═════ Passage ═════

Regarding former clients, the Board recognized that Prof.Cond.R. 1.9 prohibits an attorney from representing a client against a former client in a substantially related matter without the former client’s informed consent.  Applying that rule to Worker’s Compensation cases, the Board explained that an attorney taking on representation of the employer whose former clients may still be employed there may face a situation where the former client has a new Worker’s Compensation claim.  The new Worker’s Compensation claim would be the same or substantially related to the attorney’s representation of the former client.  The possibility exists that confidential information may be used against the former client.  The client, therefore, must give informed consent of the representation confirmed in writing.

Where the former client is no longer an employee, there is no substantial relationship unless a new Worker’s Compensation matter would somehow relate to the former employee’s previous claim.  According to the Board, this type of relationship does not require the former client’s informed consent.


Former Judge Burge Law License Suspended

On August 13, 2018, the Supreme Court of Ohio suspended the law license of former Lorain County Common Pleas Court Judge James M. Burge.  Burge was convicted of crimes related to his failure to disclose his interest in office buildings on his financial disclosure forms while sitting on the bench and then assigning paid legal work to attorneys who rented office space from him.

Burge was suspended for one year with six (6) months stayed.  He was also given credit for three (3) months and three (3) weeks that he had served under an interim suspension issued in April 2015 for his convictions for tampering with records and falsification.

The Supreme Court of Ohio deemed the sanction given sufficient since Burge’s misconduct occurred while he was on the bench and he has resigned from the bench.  It believes Burge’s misconduct will not recur.  In Ohio, a judge must have a license to practice law in good standing to maintain his position on the bench.

═════ Information supplied ═════

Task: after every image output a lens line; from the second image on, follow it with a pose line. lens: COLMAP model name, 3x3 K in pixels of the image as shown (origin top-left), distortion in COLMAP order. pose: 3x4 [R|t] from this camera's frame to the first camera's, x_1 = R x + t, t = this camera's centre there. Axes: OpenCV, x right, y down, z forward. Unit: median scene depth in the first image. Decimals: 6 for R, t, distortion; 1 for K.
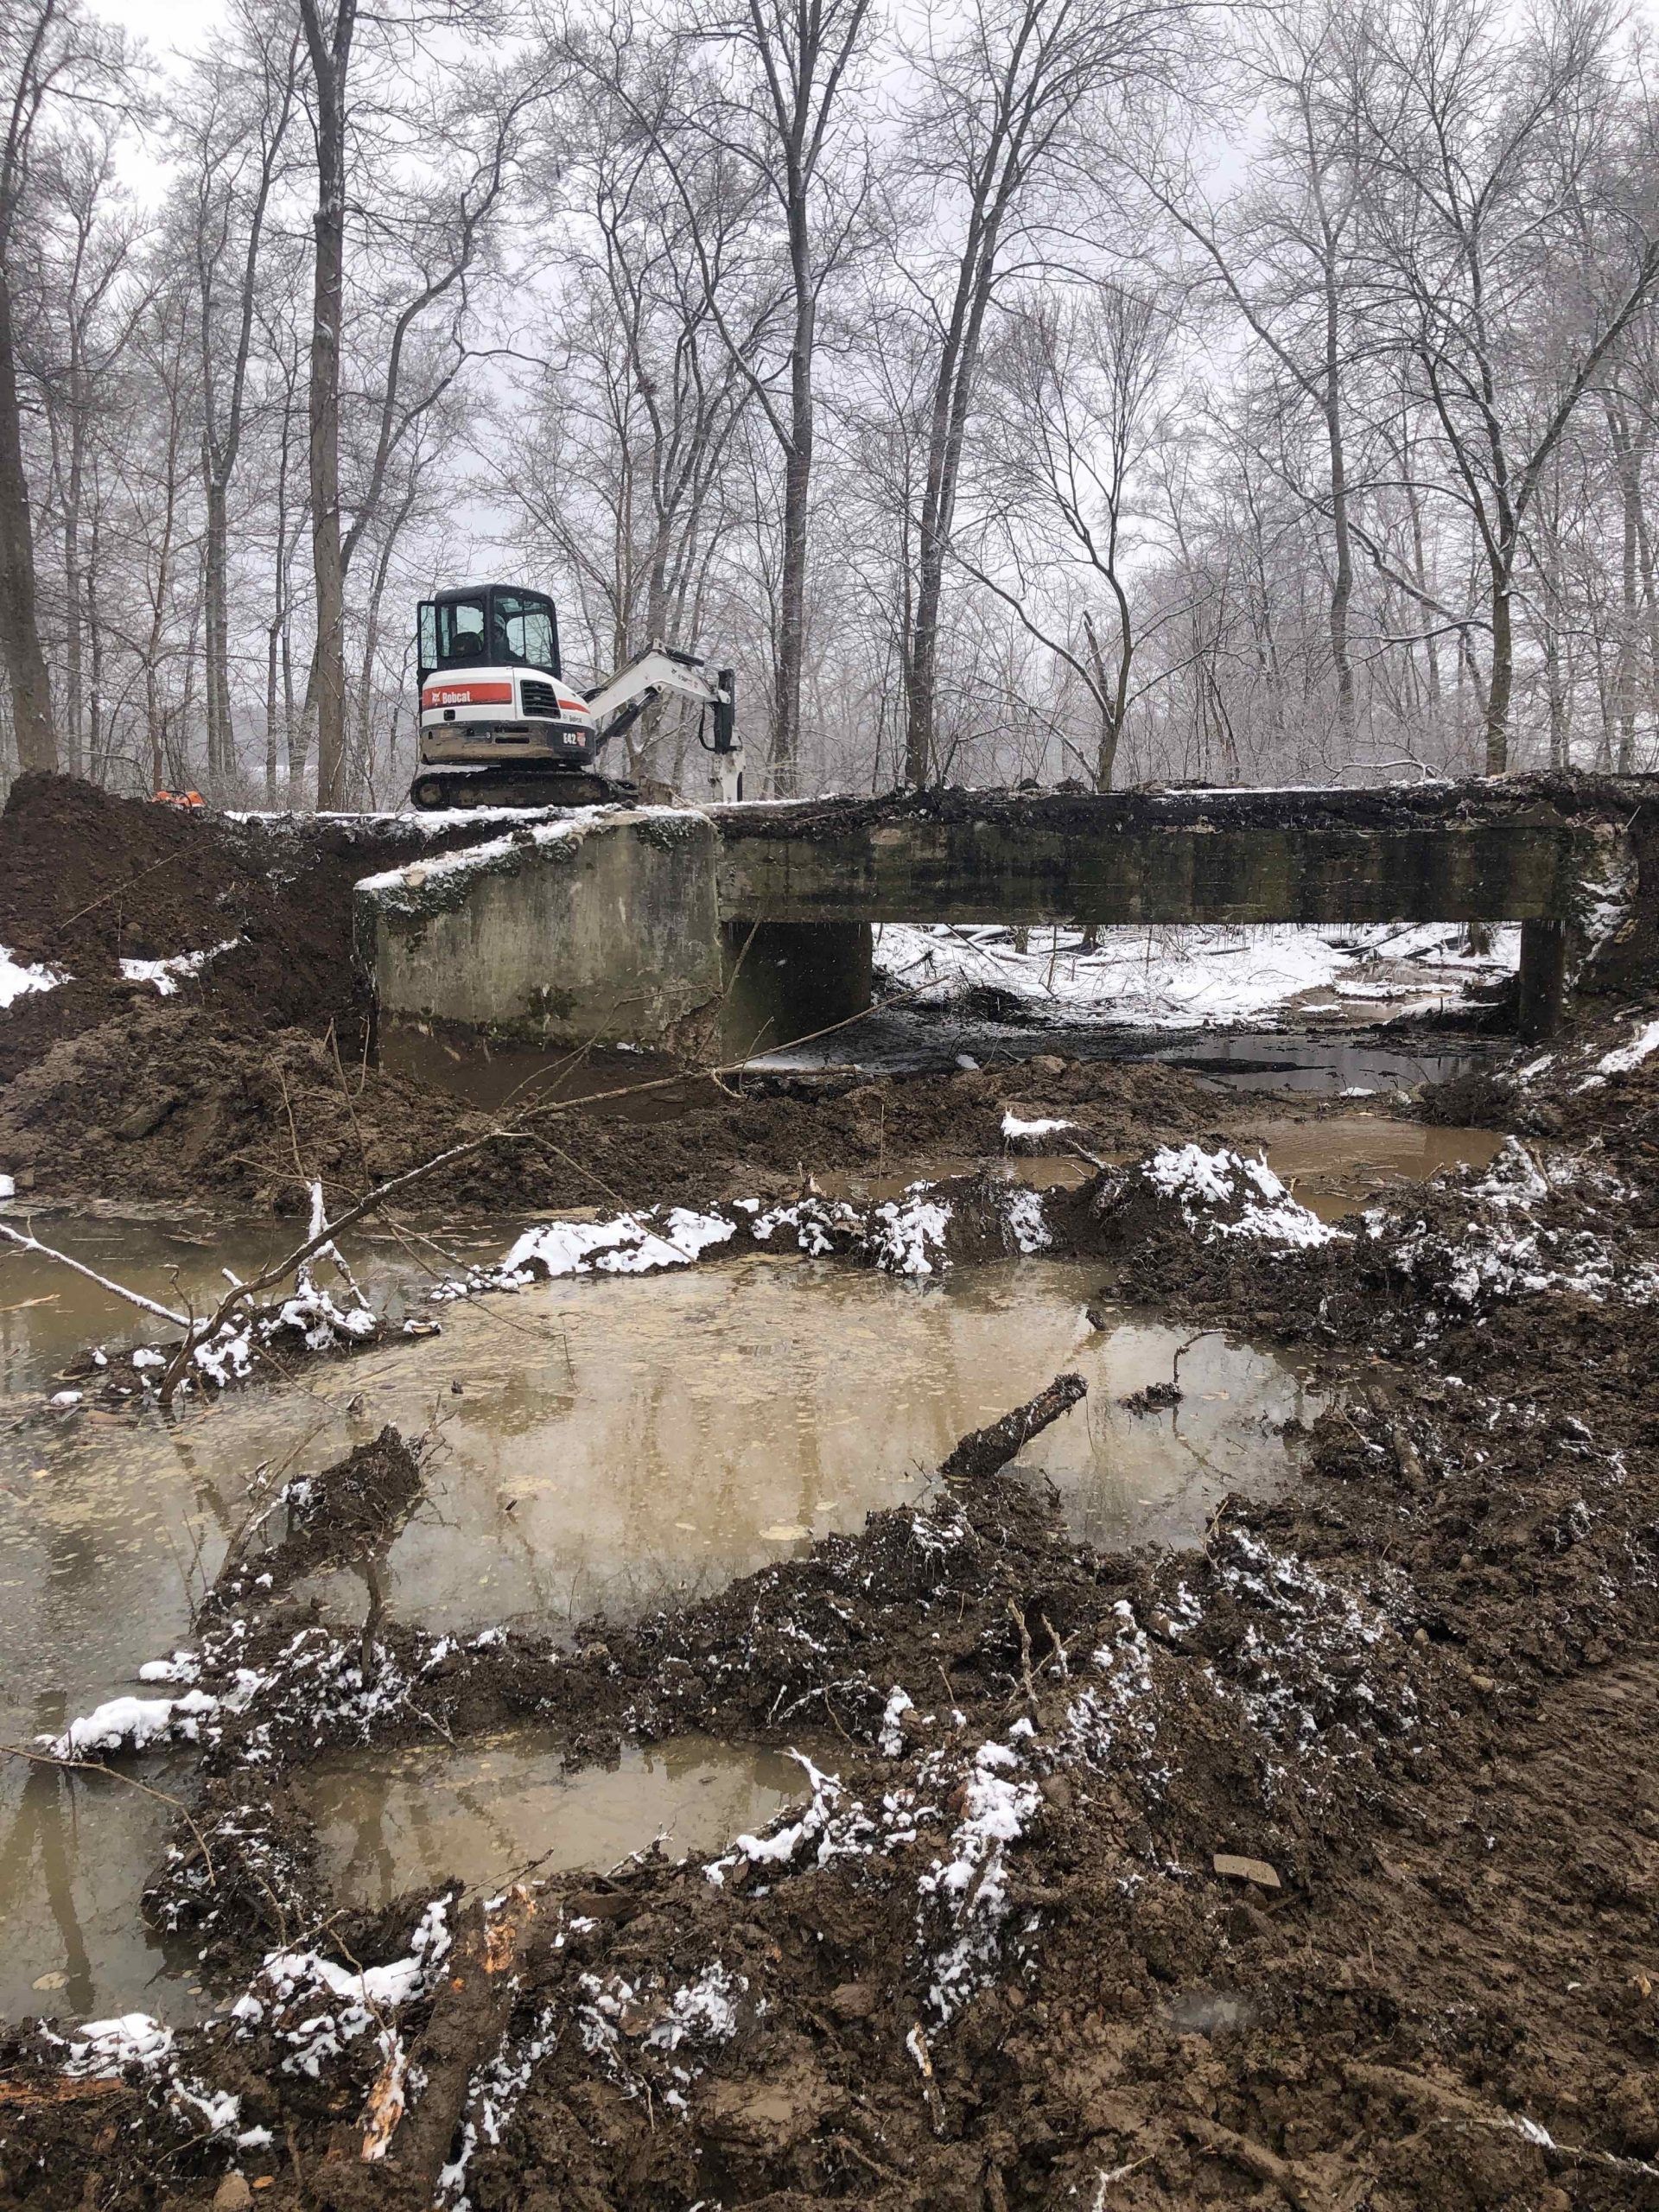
lens RADIAL K [[1834.5, 0, 822.1], [0, 1834.5, 1110.8], [0, 0, 1]] dist [0.137951, -0.264721]
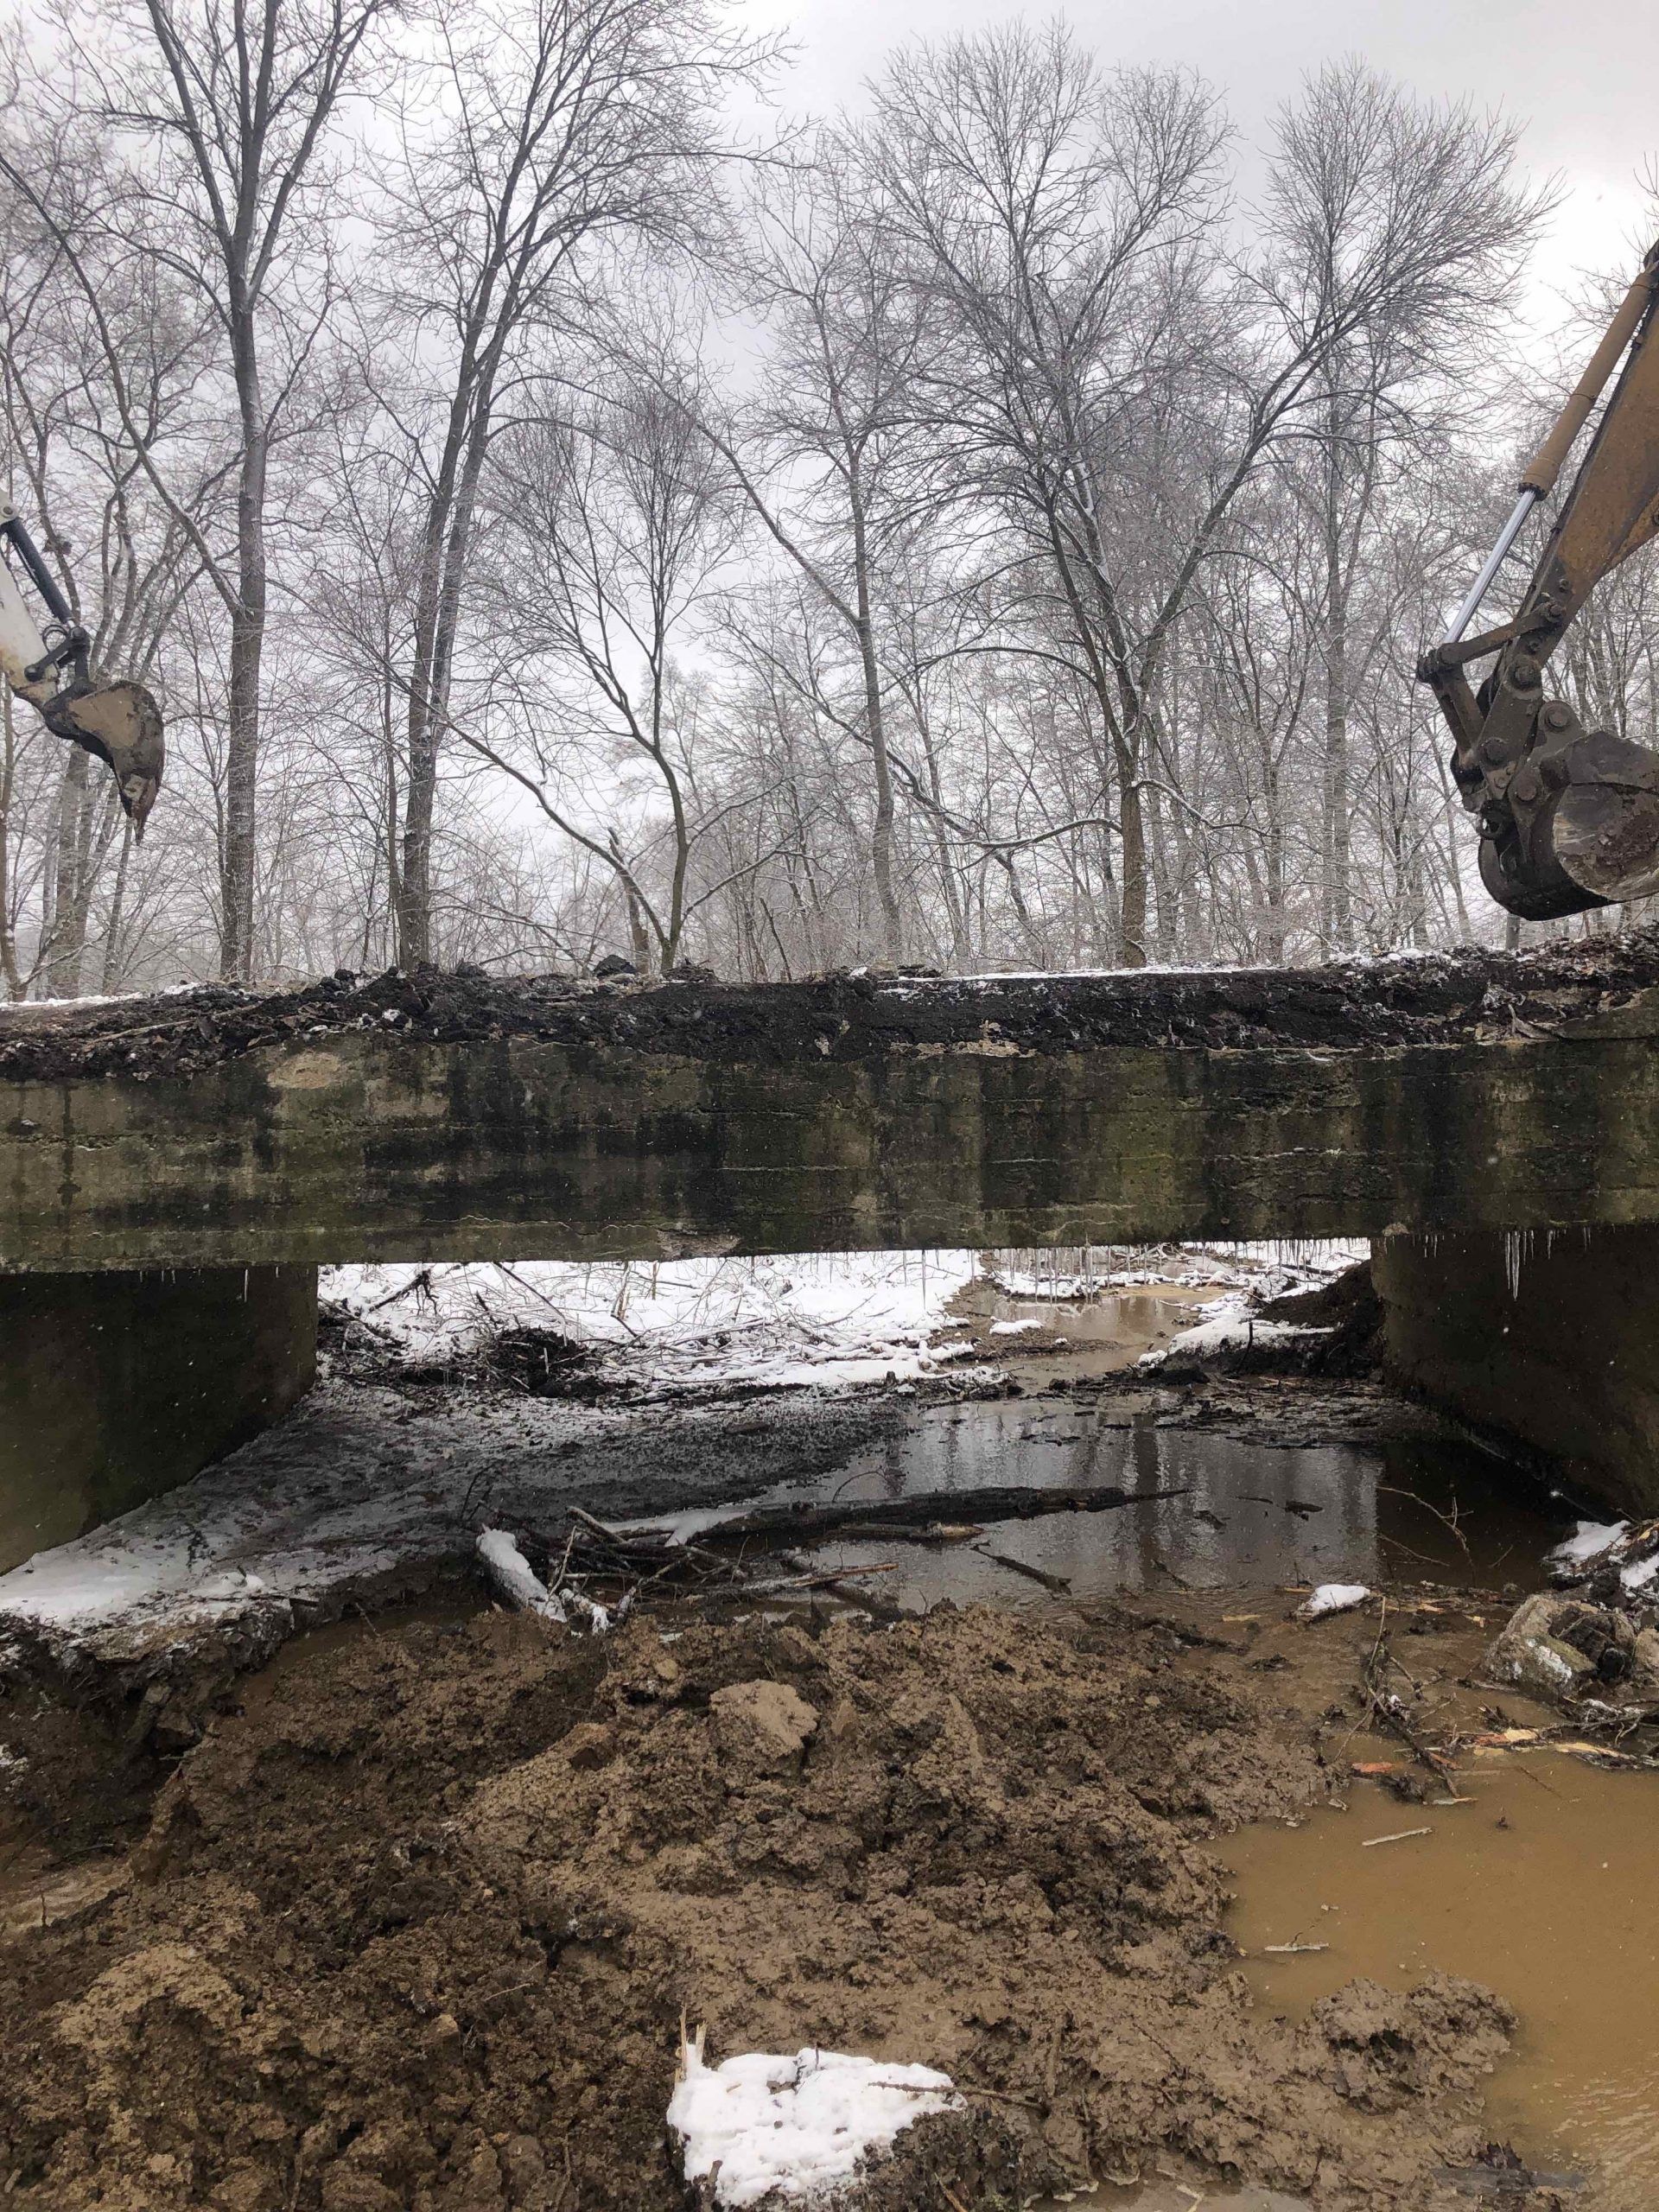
lens RADIAL K [[1852.9, 0, 829.3], [0, 1852.9, 1032.8], [0, 0, 1]] dist [-0.000354, 0.130038]
pose [[0.964249, -0.008204, 0.264871, 0.018408], [0.054805, 0.984085, -0.169033, -0.037123], [-0.259269, 0.177506, 0.949353, 0.264874]]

═════

● **Apply what you read**
**A)** From the Ohio legal ethics passage, extract the text between "On August 13, 2018, the" and "records and falsification.", inclusive.
**B)** Write what comes next in the Ohio legal ethics passage, picking up after its final sentence.
These lines have no connection to the Ohio legal ethics passage.

● **Answers provided**
**A)**
On August 13, 2018, the Supreme Court of Ohio suspended the law license of former Lorain County Common Pleas Court Judge James M. Burge.  Burge was convicted of crimes related to his failure to disclose his interest in office buildings on his financial disclosure forms while sitting on the bench and then assigning paid legal work to attorneys who rented office space from him.

Burge was suspended for one year with six (6) months stayed.  He was also given credit for three (3) months and three (3) weeks that he had served under an interim suspension issued in April 2015 for his convictions for tampering with records and falsification.

**B)**
While a sitting judge, Burge was charged with 12 counts of criminal conduct.  A jury convicted him of three misdemeanor falsification charges and three felony tampering charges.  A visiting judge dismissed the remainder of the charges.  One month later, the felony charges were reduced to misdemeanors.

Burge also made disparaging remarks to convicted criminals appearing before him.  He told one man he “would have paid 50 bucks to give you a beating before you went.”  To another man, he remarked:  “Now if I were to believe you were that stupid, James, I would just have Deputy Motelewski shoot you right now, because I know you’re not going to make it through life.”  In a letter written on court stationery, Burge characterized the proposed bill of a former General Assembly representative as “nothing more than the hobgoblin of a small-minded, mouth-breathing, Tea Party type whose political style and abilities uniquely qualify him to do nothing.”

In a dissenting opinion, Justice Kennedy’s dissent stated that she would have imposed a two-year suspension with one year stayed for such conduct.

Disciplinary Counsel v. Burge, 2019-Ohio-3205.


Unauthorized Practice of Law

Licensed to practice law in Indiana, Virginia and the District of Columbia, non-Ohio licensed attorney Donald Doheny, Jr. was ordered to cease practicing law in Ohio and fined $25,000 for engaging in the unauthorized practice of law.

Suffering from the effects of a serious auto accident in 1993, Doheny, unable to maintain steady work, moved to St. Louis to live with his mother.  When she passed away, Doheny moved to Ohio to live with close friends.

While living there, Butler County informed Doheny’s friends that they violated a lease for a county airport hanger when they placed signage on the side and the roof.  After researching the matter, Doheny met with County officials, which resulted in the County dropping the demand to remove the signs.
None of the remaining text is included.